“Leila Pereira, incompetente, pegou o Palmeiras para brincar de presidente”. Ouvir músicas como essa nas arquibancadas do Allianz Parque tem sido comum recentemente. Do outro lado da cidade, no Corinthians, canções e protestos contra Duílio Monteiro Alves, presidente do clube em fim de mandato, também foram tópicos neste ano. Essas manifestações não se restringem apenas aos dois gigantes da cidade de São Paulo. Rodolfo Landim, presidente do Flamengo, foi alvo de críticas nas últimas semanas por parte da torcida rubro-negra. O mesmo vale para Andres Rueda, mandatário do Santos, que passou o ano tendo de lidar com reclamações pela má gestão, derrotas, falta de dinheiro em caixa e ameaça de queda do time para a Série B.
Os motivos para cada um dos protestos são diferentes. Enquanto há casos, como os de Santos e Corinthians, em que as reclamações dizem respeito ao desempenho do time dentro de campo, há outros em que a irritação com a gestão em si e com a figura do presidente é maior — como no caso de Palmeiras e Flamengo. Só que todos eles têm um traço em comum: a ira da torcida contra a gestão dos presidentes de seus clubes.
“Esse protesto, via de regra — pelo menos nos últimos tempos —, tem se voltado muito contra o atleta de futebol. E agora eu entendo que está havendo uma retomada do protesto canalizado para a classe dirigente”, analisa José Paulo Florenzano, coordenador do curso de Ciências Sociais da PUC-SP e membro do Conselho Consultivo do Centro de Referência do Futebol Brasileiro do Museu do Futebol. Ele entende que, recentemente, “esse debate tem amadurecido e há uma percepção de que muitas vezes o desempenho insatisfatório dentro de campo está muito mais ligado a uma gestão deficitária e incorreta (na avaliação do torcedor) do que propriamente ao desempenho dos atletas”.
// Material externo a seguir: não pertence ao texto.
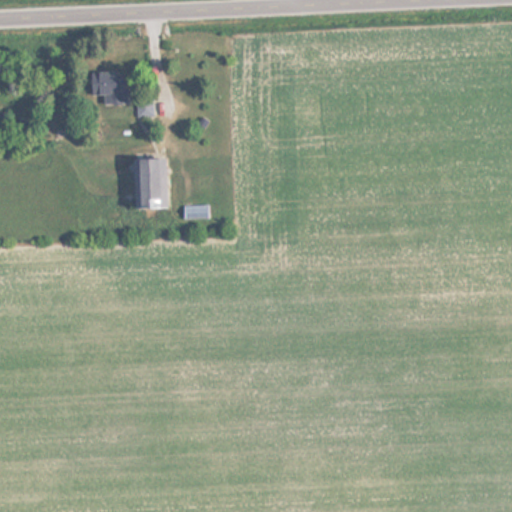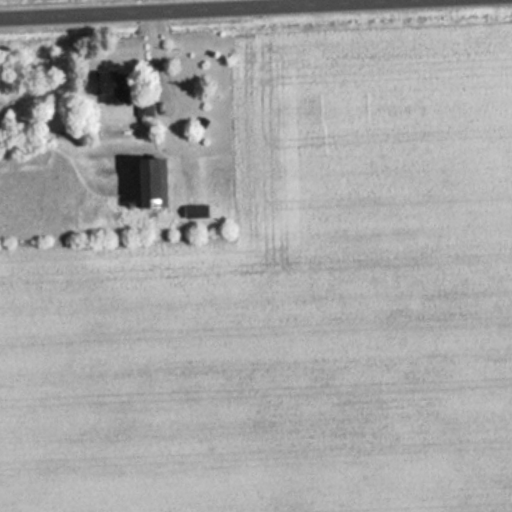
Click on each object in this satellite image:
road: (212, 9)
building: (103, 82)
building: (145, 181)
building: (193, 211)
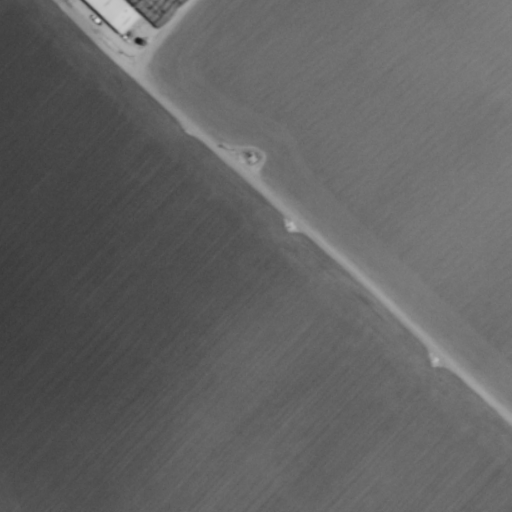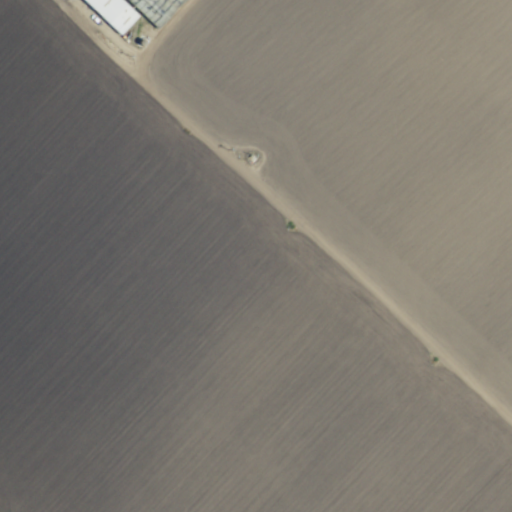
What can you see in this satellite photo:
building: (157, 9)
building: (111, 13)
building: (112, 14)
crop: (256, 256)
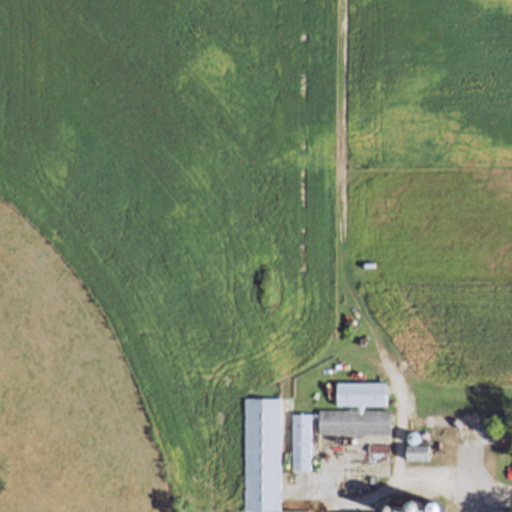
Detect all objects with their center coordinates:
building: (357, 411)
building: (340, 420)
building: (300, 442)
building: (379, 447)
building: (416, 452)
building: (261, 453)
building: (418, 454)
building: (261, 455)
road: (411, 482)
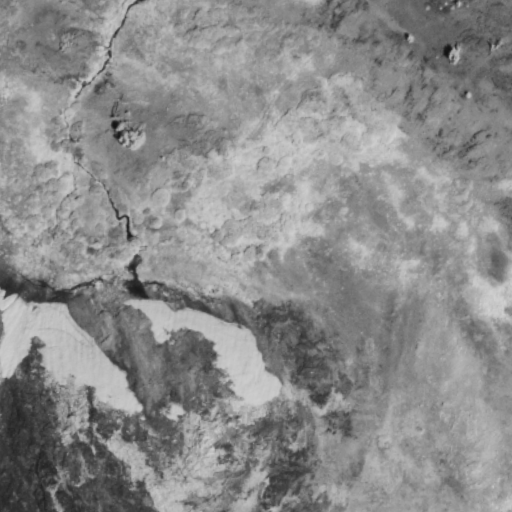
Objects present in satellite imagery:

Além dos protestos nas arquibancadas e em frente a centros de treinamento, essa insatisfação também tem se transformado em violência. A presidente do Palmeiras, Leila Pereira, foi vítima de ameaças de morte nos comentários de uma transmissão ao vivo nas redes sociais da Mancha Alviverde, a principal torcida organizada do clube. Nesta segunda-feira, 9, os muros do Allianz Parque ameaçaram pichados, com protestos contra a diretoria palmeirense.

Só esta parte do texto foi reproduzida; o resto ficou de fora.